■ Work task: Below are the records. List every line holding the word "dashed".

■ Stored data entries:
_ _ _
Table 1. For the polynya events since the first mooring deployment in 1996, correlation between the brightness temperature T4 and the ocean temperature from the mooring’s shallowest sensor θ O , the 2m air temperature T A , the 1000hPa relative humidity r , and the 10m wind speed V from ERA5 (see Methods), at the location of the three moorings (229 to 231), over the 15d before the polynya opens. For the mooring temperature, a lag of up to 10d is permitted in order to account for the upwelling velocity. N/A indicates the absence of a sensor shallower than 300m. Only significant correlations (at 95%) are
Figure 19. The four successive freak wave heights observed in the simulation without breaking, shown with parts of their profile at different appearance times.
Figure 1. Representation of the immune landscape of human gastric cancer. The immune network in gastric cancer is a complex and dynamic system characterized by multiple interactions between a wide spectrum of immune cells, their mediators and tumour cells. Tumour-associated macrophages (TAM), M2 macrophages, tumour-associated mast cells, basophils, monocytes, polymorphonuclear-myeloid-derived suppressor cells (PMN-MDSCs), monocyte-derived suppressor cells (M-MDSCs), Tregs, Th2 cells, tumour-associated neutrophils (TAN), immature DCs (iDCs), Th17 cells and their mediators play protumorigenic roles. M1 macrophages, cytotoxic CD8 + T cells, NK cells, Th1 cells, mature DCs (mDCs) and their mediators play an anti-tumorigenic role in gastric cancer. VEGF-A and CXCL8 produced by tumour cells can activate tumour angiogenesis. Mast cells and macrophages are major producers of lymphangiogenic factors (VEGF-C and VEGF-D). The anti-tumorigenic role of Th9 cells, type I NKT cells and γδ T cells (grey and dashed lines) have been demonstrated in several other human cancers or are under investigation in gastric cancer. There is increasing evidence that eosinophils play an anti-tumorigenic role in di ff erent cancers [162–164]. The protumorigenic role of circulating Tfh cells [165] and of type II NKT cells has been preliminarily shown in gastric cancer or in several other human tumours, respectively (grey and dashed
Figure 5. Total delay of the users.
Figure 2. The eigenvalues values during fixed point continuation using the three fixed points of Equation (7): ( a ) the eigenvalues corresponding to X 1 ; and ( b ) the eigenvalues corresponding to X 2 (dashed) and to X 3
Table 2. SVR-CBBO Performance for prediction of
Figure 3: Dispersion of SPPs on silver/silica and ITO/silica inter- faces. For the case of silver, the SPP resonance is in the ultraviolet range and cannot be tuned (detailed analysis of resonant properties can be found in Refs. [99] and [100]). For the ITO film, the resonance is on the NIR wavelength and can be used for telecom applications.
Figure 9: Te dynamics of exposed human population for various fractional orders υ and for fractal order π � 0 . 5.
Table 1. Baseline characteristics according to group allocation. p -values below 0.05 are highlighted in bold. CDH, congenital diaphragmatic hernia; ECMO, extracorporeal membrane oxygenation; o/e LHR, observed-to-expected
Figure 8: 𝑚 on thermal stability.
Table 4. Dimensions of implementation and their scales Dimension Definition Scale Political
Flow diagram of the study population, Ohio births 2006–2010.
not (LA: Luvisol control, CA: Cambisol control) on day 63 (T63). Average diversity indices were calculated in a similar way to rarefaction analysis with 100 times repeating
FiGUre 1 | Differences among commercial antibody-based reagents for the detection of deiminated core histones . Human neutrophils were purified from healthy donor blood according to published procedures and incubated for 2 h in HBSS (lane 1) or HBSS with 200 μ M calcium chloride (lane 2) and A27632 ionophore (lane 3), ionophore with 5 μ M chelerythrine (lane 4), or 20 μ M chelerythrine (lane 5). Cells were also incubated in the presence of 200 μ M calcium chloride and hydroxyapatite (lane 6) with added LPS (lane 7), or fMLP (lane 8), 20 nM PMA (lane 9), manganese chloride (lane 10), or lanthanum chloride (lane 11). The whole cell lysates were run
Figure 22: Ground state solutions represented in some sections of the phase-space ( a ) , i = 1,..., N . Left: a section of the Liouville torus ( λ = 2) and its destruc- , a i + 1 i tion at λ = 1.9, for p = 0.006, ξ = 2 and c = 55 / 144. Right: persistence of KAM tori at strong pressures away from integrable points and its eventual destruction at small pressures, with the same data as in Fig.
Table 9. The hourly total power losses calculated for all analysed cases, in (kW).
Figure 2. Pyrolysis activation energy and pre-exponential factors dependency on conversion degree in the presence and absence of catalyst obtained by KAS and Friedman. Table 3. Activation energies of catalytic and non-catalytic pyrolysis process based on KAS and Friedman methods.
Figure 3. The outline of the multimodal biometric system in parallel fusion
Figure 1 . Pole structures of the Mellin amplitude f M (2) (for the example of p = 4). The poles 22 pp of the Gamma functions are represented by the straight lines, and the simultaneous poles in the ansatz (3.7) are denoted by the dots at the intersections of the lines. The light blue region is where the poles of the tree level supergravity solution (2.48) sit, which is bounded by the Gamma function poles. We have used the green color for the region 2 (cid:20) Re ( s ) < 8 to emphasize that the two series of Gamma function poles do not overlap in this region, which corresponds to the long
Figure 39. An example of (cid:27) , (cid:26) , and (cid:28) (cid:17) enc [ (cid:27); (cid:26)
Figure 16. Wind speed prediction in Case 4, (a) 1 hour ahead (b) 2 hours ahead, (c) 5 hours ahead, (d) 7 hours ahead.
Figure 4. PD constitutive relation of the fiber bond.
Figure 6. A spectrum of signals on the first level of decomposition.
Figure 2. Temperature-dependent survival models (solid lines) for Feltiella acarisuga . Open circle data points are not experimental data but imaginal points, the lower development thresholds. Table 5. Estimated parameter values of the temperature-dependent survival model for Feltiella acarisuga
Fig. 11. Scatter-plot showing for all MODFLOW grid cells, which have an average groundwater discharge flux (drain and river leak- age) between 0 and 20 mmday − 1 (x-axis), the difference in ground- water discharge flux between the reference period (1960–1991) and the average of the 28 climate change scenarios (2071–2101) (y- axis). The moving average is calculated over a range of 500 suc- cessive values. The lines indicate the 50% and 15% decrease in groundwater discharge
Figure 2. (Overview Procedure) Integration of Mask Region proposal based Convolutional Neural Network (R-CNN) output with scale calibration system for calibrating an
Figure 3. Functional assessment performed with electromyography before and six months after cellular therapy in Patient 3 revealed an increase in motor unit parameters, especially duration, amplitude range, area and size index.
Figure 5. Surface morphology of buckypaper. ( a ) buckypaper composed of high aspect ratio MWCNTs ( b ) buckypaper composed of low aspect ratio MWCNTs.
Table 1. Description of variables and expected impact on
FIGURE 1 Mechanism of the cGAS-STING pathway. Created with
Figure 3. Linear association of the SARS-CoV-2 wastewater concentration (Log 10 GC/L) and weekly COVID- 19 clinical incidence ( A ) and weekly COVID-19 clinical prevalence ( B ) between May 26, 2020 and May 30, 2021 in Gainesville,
_ _ _
■ Problem solution:
Figure 1. Representation of the immune landscape of human gastric cancer. The immune network in gastric cancer is a complex and dynamic system characterized by multiple interactions between a wide spectrum of immune cells, their mediators and tumour cells. Tumour-associated macrophages (TAM), M2 macrophages, tumour-associated mast cells, basophils, monocytes, polymorphonuclear-myeloid-derived suppressor cells (PMN-MDSCs), monocyte-derived suppressor cells (M-MDSCs), Tregs, Th2 cells, tumour-associated neutrophils (TAN), immature DCs (iDCs), Th17 cells and their mediators play protumorigenic roles. M1 macrophages, cytotoxic CD8 + T cells, NK cells, Th1 cells, mature DCs (mDCs) and their mediators play an anti-tumorigenic role in gastric cancer. VEGF-A and CXCL8 produced by tumour cells can activate tumour angiogenesis. Mast cells and macrophages are major producers of lymphangiogenic factors (VEGF-C and VEGF-D). The anti-tumorigenic role of Th9 cells, type I NKT cells and γδ T cells (grey and dashed lines) have been demonstrated in several other human cancers or are under investigation in gastric cancer. There is increasing evidence that eosinophils play an anti-tumorigenic role in di ff erent cancers [162–164]. The protumorigenic role of circulating Tfh cells [165] and of type II NKT cells has been preliminarily shown in gastric cancer or in several other human tumours, respectively (grey and dashed
Figure 2. The eigenvalues values during fixed point continuation using the three fixed points of Equation (7): ( a ) the eigenvalues corresponding to X 1 ; and ( b ) the eigenvalues corresponding to X 2 (dashed) and to X 3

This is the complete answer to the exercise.